Os mecânicos riram, não fazia sentido. O cliente insistiu, o chefe dos mecânicos acompanhou. Realmente, quando o sujeito chegava, estacionava, entrava, pedia o sorvete de baunilha e voltava pro carro, o motor afogava. Se ele pedisse outros sorvetes, tudo funcionava.

Depois de muito bater cabeça, descobriram: Como o sorvete de baunilha era o mais acessível, era servido rapidamente, não dava tempo pra gasolina descer do carburador, e o motor afogava. Os outros sorvetes tinham que ser buscados mais ao fundo do congelador, demoravam mais.

Embora houvesse uma correlação entre o sorvete e o defeito, o sorvete não era o CAUSADOR do defeito.

Não há nenhuma correlação entre a vacina e o “efeito magnético”, ela só aparece porque todo mundo que está fazendo o tal teste foi vacinado.

Essa histeria é preocupante, e por mais que eu adore falar mal do nosso sistema educacional, é algo mundial. As pessoas querem um momento “peguei você”, e abrem mão de toda e qualquer racionalidade. Vide essa dona que foi num comitê de saúde em Ohio denunciar a “vacina magnética” e depois de colar a chave no peito, tentou no pescoço e, claro, não funcionou. Ela provavelmente tomou banho, a sala tem ar-condicionado forte e a pele não estava gordurosa o suficiente.

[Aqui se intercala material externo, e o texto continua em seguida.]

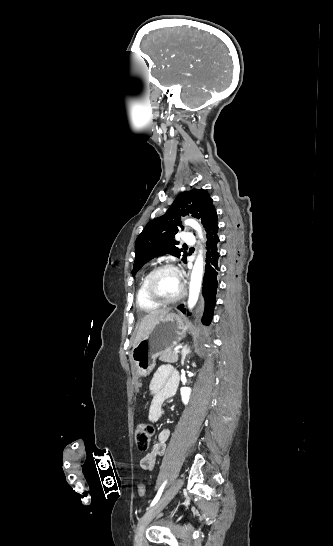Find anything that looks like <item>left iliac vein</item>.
I'll use <instances>...</instances> for the list:
<instances>
[{
	"label": "left iliac vein",
	"instance_id": "left-iliac-vein-1",
	"mask_svg": "<svg viewBox=\"0 0 333 546\" xmlns=\"http://www.w3.org/2000/svg\"><path fill=\"white\" fill-rule=\"evenodd\" d=\"M183 480L178 479L175 481L172 486L166 491L165 495L154 505L152 506L139 520L134 546H142L143 533L147 525L151 520L172 500V498L178 493L182 487Z\"/></svg>",
	"mask_w": 333,
	"mask_h": 546
}]
</instances>
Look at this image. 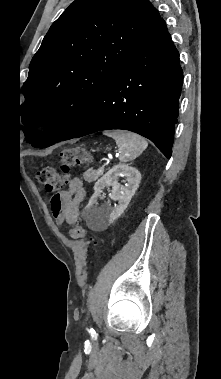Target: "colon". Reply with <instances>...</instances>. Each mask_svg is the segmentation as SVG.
I'll return each instance as SVG.
<instances>
[{
	"mask_svg": "<svg viewBox=\"0 0 221 379\" xmlns=\"http://www.w3.org/2000/svg\"><path fill=\"white\" fill-rule=\"evenodd\" d=\"M89 160L88 152L82 148L66 149L61 153L59 172L53 167H45L38 172V181L45 186L47 192L49 190L61 191L69 183L71 168L76 164L86 163ZM70 235L74 239H83L86 237V231L81 225L77 224L71 228Z\"/></svg>",
	"mask_w": 221,
	"mask_h": 379,
	"instance_id": "1",
	"label": "colon"
}]
</instances>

Provavelmente ela sequer havia tentado antes, mas a convicção de UM experimento bem-sucedido foi suficiente para ela simplesmente acreditar na certeza de sua opinião.

As pessoas estão repetindo o “experimento” e replicando os vídeos, sem pensar, porque nunca foram ensinadas a isso. Ninguém pensa “hum, interessante. Em que condições consigo replicar esse efeito? Será que isso é magnetismo mesmo?”

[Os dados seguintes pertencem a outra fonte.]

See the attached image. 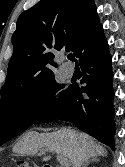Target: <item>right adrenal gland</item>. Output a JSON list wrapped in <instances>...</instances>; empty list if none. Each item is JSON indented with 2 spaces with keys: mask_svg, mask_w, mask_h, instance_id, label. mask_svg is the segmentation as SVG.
I'll return each instance as SVG.
<instances>
[{
  "mask_svg": "<svg viewBox=\"0 0 125 167\" xmlns=\"http://www.w3.org/2000/svg\"><path fill=\"white\" fill-rule=\"evenodd\" d=\"M94 162H98V159L95 157H92L91 159L87 160L82 167H87L89 164L94 163Z\"/></svg>",
  "mask_w": 125,
  "mask_h": 167,
  "instance_id": "obj_1",
  "label": "right adrenal gland"
}]
</instances>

Um experimento banal pode responder isso. Todos sabemos que magnetismo atravessa materiais como papel e pano. Então, por pura lógica, uma manga de camisa não deve afetar o magnetismo da vacina, certo?

Eu fiz o experimento. Obviamente a moeda cai no momento em que tento grudá-la por sobre a camisa. Já se colo um ímã de Neodímio no braço, boto a camisa por cima e encosto a moeda, ela fica fixa. Quod Erat Demonstrandum, magnetismo de verdade atravessa tecidos.

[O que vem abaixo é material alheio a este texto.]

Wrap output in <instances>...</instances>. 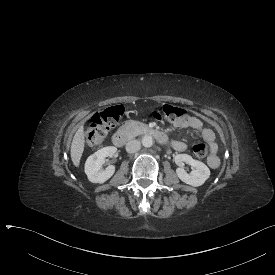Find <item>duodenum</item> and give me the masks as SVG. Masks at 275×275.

A graça da Ciência é que você não precisa de um LHC pra fazer Ciência, por milênios só tivemos nossas mentes e nossos sentidos. Eratóstenes mais de dois mil anos atrás mediu a circunferência da Terra usando matemática e sombras. É uma vergonha ainda termos terraplanistas. Vacinas vem salvando vidas por mais de 200 anos. Não temos mais pólio ou varíola, gerações desconhecem o que é um pulmão de aço.

Não peço fé na Ciência, peço apenas confiança, e acima de tudo, bom-senso e ceticismo, mesmo quando as “respostas” foram completamente de acordo com o que você acredita. Não existe vacina magnética. Vacine-se. COVID mata, Vacinas salvam vidas.